Duarte A, Walker J, Walker S, Richardson G, Holm Hansen C, Martin P, Murray G, Sculpher M, Sharpe M
Centre for Health Economics, University of York, Heslington, York, UK.
Psychological Medicine Research, University of Oxford Department of Psychiatry, Warneford Hospital, Oxford, UK.
J Psychosom Res. 2015 Dec;79(6):465-70. doi: 10.1016/j.jpsychores.2015.10.012. Epub 2015 Nov 9.
Comorbid major depression is associated with reduced quality of life and greater use of healthcare resources. A recent randomised trial (SMaRT, Symptom Management Research Trials, Oncology-2) found that a collaborative care treatment programme (Depression Care for People with Cancer, DCPC) was highly effective in treating depression in patients with cancer. This study aims to estimate the cost-effectiveness of DCPC compared with usual care from a health service perspective.
Costs were estimated using UK national unit cost estimates and health outcomes measured using quality-adjusted life-years (QALYs). Incremental cost-effectiveness of DCPC compared with usual care was calculated and scenario analyses performed to test alternative assumptions on costs and missing data. Uncertainty was characterised using cost-effectiveness acceptability curves. The probability of DCPC being cost-effective was determined using the UK National Institute for Health and Care Excellence's (NICE) cost-effectiveness threshold range of £ 20,000 to £ 30,000 per QALY gained.

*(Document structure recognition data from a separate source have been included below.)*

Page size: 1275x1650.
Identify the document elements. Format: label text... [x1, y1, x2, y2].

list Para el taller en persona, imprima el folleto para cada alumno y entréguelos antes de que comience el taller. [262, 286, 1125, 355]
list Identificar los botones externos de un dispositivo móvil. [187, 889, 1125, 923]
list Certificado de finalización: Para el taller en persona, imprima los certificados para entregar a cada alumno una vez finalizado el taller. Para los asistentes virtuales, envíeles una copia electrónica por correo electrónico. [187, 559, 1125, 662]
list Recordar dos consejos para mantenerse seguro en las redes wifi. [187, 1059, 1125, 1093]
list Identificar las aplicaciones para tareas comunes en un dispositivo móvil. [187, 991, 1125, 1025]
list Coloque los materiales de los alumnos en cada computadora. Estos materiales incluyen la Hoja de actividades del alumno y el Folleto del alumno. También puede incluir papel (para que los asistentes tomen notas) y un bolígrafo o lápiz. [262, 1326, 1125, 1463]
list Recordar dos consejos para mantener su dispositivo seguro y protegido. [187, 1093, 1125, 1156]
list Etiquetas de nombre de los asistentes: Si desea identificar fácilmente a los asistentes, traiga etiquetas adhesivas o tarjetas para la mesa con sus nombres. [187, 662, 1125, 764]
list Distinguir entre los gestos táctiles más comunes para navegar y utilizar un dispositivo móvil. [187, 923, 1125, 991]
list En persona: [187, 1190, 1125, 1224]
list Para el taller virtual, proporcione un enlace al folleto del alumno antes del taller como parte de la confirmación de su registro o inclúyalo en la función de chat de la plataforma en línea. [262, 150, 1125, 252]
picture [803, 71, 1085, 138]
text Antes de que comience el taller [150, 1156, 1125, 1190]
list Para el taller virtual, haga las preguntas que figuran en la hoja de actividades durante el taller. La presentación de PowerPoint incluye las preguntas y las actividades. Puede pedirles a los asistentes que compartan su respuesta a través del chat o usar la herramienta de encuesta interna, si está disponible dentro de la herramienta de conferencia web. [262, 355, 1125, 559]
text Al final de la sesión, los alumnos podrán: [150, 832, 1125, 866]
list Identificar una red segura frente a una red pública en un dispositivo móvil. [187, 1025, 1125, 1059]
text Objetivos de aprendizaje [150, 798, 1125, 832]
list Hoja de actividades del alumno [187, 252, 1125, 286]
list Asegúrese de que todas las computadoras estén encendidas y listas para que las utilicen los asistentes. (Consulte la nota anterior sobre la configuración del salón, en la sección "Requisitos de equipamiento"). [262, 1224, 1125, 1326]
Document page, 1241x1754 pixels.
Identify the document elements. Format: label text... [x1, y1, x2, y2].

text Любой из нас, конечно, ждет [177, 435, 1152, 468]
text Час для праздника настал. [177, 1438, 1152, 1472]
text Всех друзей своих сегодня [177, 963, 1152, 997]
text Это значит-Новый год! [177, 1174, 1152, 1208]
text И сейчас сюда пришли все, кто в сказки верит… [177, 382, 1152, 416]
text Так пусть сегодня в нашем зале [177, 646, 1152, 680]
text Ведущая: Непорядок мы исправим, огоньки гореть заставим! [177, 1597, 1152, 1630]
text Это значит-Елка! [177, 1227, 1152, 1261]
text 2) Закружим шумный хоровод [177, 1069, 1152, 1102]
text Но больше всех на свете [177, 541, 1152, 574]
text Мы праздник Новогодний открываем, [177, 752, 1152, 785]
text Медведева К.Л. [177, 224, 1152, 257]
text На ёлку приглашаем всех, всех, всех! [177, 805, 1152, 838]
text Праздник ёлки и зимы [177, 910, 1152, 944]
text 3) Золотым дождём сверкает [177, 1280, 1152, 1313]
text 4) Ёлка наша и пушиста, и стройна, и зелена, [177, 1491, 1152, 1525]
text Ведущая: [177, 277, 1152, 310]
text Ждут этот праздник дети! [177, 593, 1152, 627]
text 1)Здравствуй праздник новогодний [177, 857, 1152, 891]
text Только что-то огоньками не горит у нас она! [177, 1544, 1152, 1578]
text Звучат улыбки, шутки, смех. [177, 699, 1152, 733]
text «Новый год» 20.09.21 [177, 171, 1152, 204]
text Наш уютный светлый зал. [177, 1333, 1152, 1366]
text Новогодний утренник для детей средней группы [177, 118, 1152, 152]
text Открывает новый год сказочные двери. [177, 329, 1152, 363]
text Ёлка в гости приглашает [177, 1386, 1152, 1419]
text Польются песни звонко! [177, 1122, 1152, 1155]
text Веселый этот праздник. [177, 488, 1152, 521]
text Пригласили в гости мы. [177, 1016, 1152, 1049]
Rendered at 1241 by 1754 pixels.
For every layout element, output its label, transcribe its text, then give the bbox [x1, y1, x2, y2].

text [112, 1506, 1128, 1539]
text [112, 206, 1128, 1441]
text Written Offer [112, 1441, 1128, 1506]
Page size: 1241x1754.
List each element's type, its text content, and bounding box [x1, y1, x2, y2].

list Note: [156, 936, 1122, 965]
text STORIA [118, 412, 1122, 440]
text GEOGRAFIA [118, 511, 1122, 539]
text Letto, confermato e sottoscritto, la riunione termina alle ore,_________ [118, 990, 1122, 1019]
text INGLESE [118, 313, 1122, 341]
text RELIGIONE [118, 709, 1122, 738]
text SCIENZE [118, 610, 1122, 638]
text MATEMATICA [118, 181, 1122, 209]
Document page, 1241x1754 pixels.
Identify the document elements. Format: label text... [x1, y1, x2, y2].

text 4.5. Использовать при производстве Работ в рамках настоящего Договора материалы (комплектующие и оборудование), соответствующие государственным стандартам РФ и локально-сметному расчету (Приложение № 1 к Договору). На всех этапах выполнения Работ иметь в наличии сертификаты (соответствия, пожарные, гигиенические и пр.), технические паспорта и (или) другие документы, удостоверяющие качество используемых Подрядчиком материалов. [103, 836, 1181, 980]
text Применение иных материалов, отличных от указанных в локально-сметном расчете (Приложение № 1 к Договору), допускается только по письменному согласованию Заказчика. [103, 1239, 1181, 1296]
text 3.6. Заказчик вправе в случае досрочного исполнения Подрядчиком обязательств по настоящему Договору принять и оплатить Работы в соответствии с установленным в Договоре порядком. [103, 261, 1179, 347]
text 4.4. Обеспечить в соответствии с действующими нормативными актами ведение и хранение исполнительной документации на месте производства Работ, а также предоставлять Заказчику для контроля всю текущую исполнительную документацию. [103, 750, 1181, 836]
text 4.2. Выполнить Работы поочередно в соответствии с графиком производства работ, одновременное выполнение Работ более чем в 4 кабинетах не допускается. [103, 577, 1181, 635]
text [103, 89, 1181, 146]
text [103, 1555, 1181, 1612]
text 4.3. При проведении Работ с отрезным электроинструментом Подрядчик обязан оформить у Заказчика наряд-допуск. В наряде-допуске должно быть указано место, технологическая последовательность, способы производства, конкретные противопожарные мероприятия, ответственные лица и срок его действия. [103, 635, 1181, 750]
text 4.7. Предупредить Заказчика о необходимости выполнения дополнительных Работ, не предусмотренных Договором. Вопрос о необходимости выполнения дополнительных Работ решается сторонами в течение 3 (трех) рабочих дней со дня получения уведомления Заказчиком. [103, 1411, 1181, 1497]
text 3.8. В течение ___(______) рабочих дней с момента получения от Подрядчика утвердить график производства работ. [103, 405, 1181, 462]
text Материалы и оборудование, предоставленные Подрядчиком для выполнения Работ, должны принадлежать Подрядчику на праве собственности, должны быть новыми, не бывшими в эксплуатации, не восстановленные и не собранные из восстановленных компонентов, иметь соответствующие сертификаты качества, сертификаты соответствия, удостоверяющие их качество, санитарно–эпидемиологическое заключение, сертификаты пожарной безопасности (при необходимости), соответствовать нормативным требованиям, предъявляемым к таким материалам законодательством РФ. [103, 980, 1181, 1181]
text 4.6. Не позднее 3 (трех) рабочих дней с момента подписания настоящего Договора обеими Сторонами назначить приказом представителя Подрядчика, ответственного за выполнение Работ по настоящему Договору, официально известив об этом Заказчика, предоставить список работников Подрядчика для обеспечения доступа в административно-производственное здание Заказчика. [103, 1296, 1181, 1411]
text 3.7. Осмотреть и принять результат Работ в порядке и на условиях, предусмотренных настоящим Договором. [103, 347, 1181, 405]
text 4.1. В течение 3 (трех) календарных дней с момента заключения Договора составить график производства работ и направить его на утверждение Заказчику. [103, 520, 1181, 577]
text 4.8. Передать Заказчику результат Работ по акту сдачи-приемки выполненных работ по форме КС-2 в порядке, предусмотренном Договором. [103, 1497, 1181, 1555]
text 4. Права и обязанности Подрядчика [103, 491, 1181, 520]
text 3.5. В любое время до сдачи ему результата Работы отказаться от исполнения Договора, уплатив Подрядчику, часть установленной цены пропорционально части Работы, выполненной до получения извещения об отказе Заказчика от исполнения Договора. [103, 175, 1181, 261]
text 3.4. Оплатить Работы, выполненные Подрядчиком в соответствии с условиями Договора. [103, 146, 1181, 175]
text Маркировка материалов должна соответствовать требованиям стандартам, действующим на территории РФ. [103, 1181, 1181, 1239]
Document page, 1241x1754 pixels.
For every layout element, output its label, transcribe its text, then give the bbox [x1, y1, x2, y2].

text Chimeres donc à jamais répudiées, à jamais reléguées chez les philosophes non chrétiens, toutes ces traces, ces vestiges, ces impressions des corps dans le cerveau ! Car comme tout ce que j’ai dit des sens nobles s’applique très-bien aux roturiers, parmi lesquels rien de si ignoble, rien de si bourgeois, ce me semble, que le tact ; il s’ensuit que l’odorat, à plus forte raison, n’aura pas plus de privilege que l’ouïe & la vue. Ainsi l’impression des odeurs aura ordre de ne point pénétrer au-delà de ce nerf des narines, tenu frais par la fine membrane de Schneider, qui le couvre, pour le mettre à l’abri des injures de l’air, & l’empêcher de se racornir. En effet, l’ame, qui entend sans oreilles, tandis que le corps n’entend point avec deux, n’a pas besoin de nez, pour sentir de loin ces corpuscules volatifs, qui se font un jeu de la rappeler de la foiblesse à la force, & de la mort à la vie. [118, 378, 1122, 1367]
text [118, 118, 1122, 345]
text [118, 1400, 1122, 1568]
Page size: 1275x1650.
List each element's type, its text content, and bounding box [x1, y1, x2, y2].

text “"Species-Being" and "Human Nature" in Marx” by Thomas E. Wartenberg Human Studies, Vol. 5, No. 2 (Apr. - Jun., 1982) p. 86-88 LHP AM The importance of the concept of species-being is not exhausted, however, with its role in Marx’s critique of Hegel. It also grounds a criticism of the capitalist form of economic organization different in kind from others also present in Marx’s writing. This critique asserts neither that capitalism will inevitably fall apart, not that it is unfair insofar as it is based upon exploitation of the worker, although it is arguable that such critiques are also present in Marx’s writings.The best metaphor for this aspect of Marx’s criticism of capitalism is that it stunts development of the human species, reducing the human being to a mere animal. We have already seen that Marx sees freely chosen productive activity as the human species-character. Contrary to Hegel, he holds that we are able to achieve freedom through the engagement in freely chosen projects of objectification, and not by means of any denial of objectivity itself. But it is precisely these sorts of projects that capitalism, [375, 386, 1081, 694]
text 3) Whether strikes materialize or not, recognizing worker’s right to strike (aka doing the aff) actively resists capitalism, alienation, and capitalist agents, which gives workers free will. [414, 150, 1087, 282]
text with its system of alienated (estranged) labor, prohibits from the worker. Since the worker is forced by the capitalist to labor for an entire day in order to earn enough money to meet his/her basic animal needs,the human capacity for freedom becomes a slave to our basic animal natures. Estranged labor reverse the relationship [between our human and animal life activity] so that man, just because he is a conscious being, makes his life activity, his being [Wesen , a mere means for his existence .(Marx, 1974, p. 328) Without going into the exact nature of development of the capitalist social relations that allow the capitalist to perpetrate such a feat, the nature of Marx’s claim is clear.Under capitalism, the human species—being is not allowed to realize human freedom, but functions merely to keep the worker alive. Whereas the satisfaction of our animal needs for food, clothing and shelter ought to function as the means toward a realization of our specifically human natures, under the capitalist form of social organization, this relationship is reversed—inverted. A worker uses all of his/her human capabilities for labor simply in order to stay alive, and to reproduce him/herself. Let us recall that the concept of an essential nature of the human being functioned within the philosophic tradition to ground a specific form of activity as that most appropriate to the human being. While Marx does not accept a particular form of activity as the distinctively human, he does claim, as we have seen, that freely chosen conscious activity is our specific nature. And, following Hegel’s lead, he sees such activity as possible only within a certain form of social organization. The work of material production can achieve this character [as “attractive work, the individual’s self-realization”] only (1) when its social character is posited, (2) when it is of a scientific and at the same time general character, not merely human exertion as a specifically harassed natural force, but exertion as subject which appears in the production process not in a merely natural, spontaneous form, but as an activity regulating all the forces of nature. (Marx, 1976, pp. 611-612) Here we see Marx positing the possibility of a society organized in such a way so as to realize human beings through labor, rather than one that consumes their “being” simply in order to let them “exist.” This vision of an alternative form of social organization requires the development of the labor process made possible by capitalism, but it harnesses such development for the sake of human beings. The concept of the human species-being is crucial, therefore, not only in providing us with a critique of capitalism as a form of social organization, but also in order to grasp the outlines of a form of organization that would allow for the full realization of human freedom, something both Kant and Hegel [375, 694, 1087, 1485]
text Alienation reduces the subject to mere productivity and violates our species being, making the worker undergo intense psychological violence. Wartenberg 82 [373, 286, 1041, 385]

DCPC cost on average £ 631 more than usual care per patient, and resulted in a mean gain of 0.066 QALYs, yielding an incremental cost-effectiveness ratio of £ 9549 per QALY. The probability of DCPC being cost-effective was 0.9 or greater at cost-effectiveness thresholds above £ 20,000 per QALY for the base case and scenario analyses.
Compared with usual care, DCPC is likely to be cost-effective at the current thresholds used by NICE. This study adds to the weight of evidence that collaborative care treatment models are cost-effective for depression, and provides new evidence regarding their use in specialist medical settings.
共病的重度抑郁症与生活质量下降及更多地使用医疗资源相关。最近一项随机试验(SMaRT,症状管理研究试验,肿瘤学 - 2)发现,一种协作式护理治疗方案(癌症患者抑郁症护理,DCPC)在治疗癌症患者的抑郁症方面非常有效。本研究旨在从卫生服务角度评估DCPC与常规护理相比的成本效益。
使用英国国家单位成本估算来估计成本,并使用质量调整生命年(QALYs)来衡量健康结果。计算DCPC与常规护理相比的增量成本效益,并进行情景分析以测试关于成本和缺失数据的替代假设。使用成本效益可接受性曲线来描述不确定性。使用英国国家卫生与保健优化研究所(NICE)每获得一个QALY 20,000至30,000英镑的成本效益阈值范围来确定DCPC具有成本效益的概率。
DCPC平均每位患者比常规护理多花费631英镑,并导致平均获得0.066个QALYs,每QALY的增量成本效益比为9549英镑。在基础案例和情景分析中,对于每QALY成本效益阈值高于20,000英镑的情况,DCPC具有成本效益的概率为0.9或更高。
与常规护理相比,在NICE使用的当前阈值下,DCPC可能具有成本效益。本研究增加了协作式护理治疗模式对抑郁症具有成本效益的证据权重,并提供了关于其在专科医疗环境中使用的新证据。